• **WORK ITEM**:
Give again the listing text from its very start through the line containing "Dit vind je misschien ook leuk", inclusive, leaving out the pictures.

• **EXTRACTED INFORMATION**:
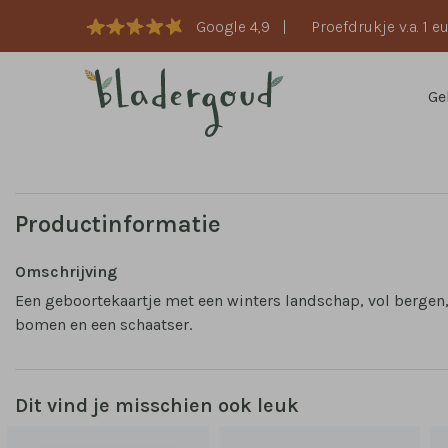
Google 4,9
|
Proefdrukje v.a. 1 e
Ge
Productinformatie
Omschrijving
Een geboortekaartje met een winters landschap, vol bergen
bomen en een schaatser.
Dit vind je misschien ook leuk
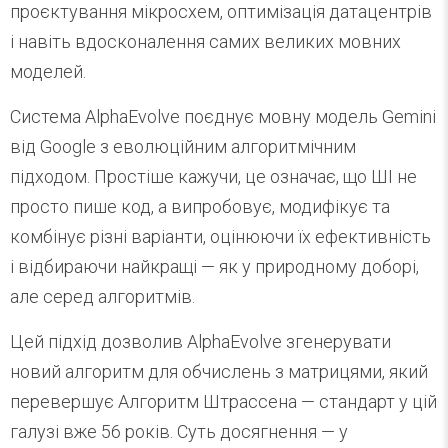
проєктування мікросхем, оптимізація датацентрів
і навіть вдосконалення самих великих мовних
моделей.
Система AlphaEvolve поєднує мовну модель Gemini
від Google з еволюційним алгоритмічним
підходом. Простіше кажучи, це означає, що ШІ не
просто пише код, а випробовує, модифікує та
комбінує різні варіанти, оцінюючи їх ефективність
і відбираючи найкращі — як у природному доборі,
але серед алгоритмів.
Цей підхід дозволив AlphaEvolve згенерувати
новий алгоритм для обчислень з матрицями, який
перевершує Алгоритм Штрассена — стандарт у цій
галузі вже 56 років. Суть досягнення — у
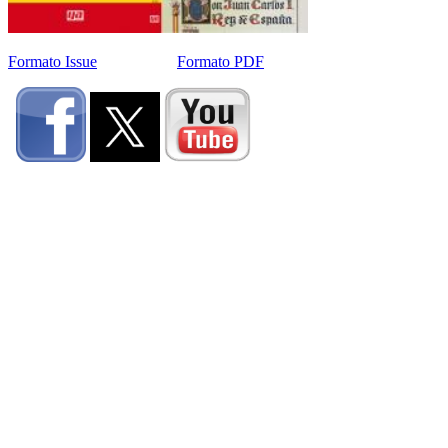
Formato Issue
Formato PDF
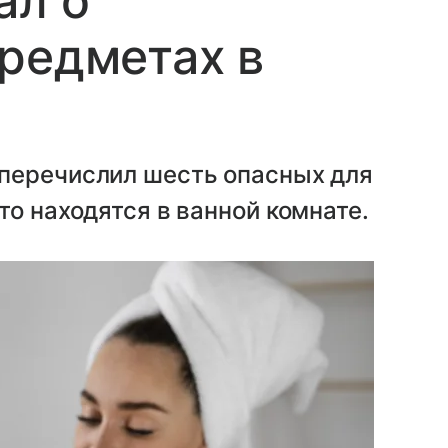
ал о
редметах в
перечислил шесть опасных для
то находятся в ванной комнате.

• **ANSWER**:
Google 4,9
|
Proefdrukje v.a. 1 e
Ge
Productinformatie
Omschrijving
Een geboortekaartje met een winters landschap, vol bergen
bomen en een schaatser.
Dit vind je misschien ook leuk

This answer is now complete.